Scalability and operations for the MinIO Object Store

Scalability and operations for the MinIO Object Store

Learn how to configure and expand MinIO Object Store in Kaptain.
Kaptain includes the MinIO Object Store running in a distributed mode which allows assembling multiple storage resources into a single object storage cluster. As MinIO server pods and persistent volumes are distributed across several nodes, the object store can withstand multiple node failures and still ensure full data protection.

Prerequisites

  • You already provisioned a Konvoy cluster using at least v1.7.0.

Configuring MinIO cluster

By default, the MinIO cluster consists of 2 servers, each with 2 volumes and a total capacity of 40Gi. Half of the storage will be used for erasure coding sets, which is generally sufficient for storing semi-structured and small binary data, such as pipeline artifacts and model files.

To increase the storage capacity, the default settings can be altered during the installation of Kaptain by configuring the following properties:

minioServers - the number of MinIO server pods to deploy in the pool. Kaptain deploys each of the MinIO servers to a separate node to increase the redundancy and to make the object store more fault-tolerant. Before changing this property, ensure that the cluster has a sufficient number of nodes to deploy all the servers. minioVolumesPerServer - the number of Persistent Volume Claims to generate for each MinIO server pod in the pool.
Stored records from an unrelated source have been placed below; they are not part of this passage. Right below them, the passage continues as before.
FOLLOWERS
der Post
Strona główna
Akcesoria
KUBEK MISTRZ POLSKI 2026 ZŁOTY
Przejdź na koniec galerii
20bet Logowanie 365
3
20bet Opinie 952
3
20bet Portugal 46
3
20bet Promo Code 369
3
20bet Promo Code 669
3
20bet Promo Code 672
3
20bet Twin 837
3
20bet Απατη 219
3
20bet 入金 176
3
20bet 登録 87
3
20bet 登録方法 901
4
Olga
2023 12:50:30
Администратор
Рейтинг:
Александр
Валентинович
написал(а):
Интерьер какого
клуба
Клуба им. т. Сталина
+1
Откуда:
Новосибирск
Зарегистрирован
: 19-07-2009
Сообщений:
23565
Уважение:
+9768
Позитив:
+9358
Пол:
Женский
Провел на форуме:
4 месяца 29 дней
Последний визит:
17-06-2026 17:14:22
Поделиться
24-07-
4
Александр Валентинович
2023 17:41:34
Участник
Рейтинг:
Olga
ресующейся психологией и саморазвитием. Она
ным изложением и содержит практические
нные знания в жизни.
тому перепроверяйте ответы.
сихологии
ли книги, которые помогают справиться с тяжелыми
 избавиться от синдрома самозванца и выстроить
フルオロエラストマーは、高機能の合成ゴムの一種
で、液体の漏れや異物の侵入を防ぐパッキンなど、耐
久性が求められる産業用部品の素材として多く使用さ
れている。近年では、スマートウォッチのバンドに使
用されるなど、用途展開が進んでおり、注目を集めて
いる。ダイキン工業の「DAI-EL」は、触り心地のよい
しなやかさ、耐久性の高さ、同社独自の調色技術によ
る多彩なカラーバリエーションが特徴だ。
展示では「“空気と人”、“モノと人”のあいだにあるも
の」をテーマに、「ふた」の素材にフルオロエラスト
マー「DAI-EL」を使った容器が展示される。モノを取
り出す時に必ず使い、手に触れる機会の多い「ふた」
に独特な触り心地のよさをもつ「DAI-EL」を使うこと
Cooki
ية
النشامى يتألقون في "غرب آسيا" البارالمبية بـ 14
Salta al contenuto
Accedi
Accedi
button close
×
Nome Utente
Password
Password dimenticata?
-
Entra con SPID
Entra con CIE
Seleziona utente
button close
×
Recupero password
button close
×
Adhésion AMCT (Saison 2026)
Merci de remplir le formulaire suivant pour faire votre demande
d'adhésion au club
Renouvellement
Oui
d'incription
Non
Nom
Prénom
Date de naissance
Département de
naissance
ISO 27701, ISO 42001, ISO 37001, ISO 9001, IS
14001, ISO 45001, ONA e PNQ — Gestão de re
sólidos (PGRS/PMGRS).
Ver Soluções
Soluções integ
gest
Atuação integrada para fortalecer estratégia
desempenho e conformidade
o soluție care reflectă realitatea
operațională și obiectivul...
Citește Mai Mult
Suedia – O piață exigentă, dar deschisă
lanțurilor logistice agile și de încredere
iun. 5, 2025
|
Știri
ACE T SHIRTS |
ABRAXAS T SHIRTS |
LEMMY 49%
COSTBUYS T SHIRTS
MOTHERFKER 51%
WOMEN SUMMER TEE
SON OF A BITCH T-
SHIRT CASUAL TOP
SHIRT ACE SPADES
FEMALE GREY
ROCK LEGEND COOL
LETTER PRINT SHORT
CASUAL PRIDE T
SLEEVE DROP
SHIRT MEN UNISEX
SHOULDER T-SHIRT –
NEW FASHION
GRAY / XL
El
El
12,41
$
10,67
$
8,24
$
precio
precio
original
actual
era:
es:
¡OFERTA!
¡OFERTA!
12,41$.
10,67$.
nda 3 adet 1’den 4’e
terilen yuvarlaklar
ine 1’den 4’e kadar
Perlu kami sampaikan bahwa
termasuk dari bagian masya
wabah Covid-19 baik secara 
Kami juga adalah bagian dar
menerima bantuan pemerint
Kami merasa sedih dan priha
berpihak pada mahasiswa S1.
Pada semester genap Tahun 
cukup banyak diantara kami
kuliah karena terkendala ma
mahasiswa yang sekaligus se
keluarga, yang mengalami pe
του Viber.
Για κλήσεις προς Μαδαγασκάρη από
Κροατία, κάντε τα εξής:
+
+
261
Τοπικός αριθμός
The minimum total number of disks required for MinIO in distributed mode is 4, which is the minimum required for erasure coding.
minioStorageCapacity - the total capacity of a single MinIO server pool.

WARNING: By default, MinIO shards the objects across N/2 data and N/2 parity drives. Therefore, it is recommended to specify the minioStorageCapacity property as twice the intended usage.

To change the default MinIO cluster settings, create a configuration file parameters.yaml with the properties described above:

minioServers: 4
minioVolumesPerServer: 4
minioStorageCapacity: 160Gi

This configuration will deploy 4 MinIO servers; each server will use 4 volumes with 10Gi capacity per volume.
To learn more about MinIO distributed mode and replication see the official documentation.

To install Kaptain with the provided parameters, run the following command on the cluster:

kubectl kudo install ./kubeflow-1.4.0_1.3.0.tgz \
      --instance kaptain \
      -P parameters.yaml \
      --namespace kubeflow \
      --create-namespace

Expanding the MinIO cluster

The MinIO cluster can be expanded by increasing the number of server pools in the cluster.

WARNING: Expanding an existing server pool is not supported. The cluster can only by expanded by adding additional server pools.

To update an already installed Kaptain instance with the provided parameters, run the following command on the cluster:

kubectl kudo update --instance kaptain --namespace kubeflow -p minioServerPools=2

This command will update the existing Kaptain instance and double the MinIO cluster capacity with almost no downtime.

Known limitations

  1. Data redundancy is only guaranteed within a single server pool - if more than a half of the drives in a pool are lost, the data cannot be reconstructed.
  2. When the MinIO cluster is expanded by adding a new server pool, the data from the initial pool will not be replicated/rebalanced between the existing and the new pool.